_EXERCISE DESCRIPTION_:
Find the line containing "249 215 824" in the data below and repeat it, along with all later lines, exactly through the last one.

== == ==

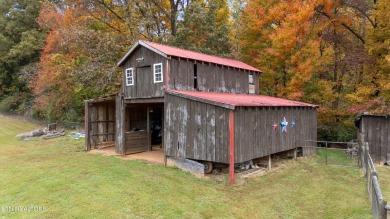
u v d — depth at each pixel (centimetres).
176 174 1184
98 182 1035
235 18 3247
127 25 2755
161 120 1975
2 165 1352
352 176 1238
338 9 2255
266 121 1367
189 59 1444
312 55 1981
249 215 824
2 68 3934
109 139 1934
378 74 1789
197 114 1223
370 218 789
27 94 3950
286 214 837
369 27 1998
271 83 2270
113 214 779
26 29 3891
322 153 1839
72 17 2891
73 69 2553
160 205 853
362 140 1384
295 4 2044
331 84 2050
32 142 2202
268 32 2273
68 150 1780
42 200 869
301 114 1727
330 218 808
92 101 1764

== == ==

_RESULT FOR THIS EXERCISE_:
249 215 824
2 68 3934
109 139 1934
378 74 1789
197 114 1223
370 218 789
27 94 3950
286 214 837
369 27 1998
271 83 2270
113 214 779
26 29 3891
322 153 1839
72 17 2891
73 69 2553
160 205 853
362 140 1384
295 4 2044
331 84 2050
32 142 2202
268 32 2273
68 150 1780
42 200 869
301 114 1727
330 218 808
92 101 1764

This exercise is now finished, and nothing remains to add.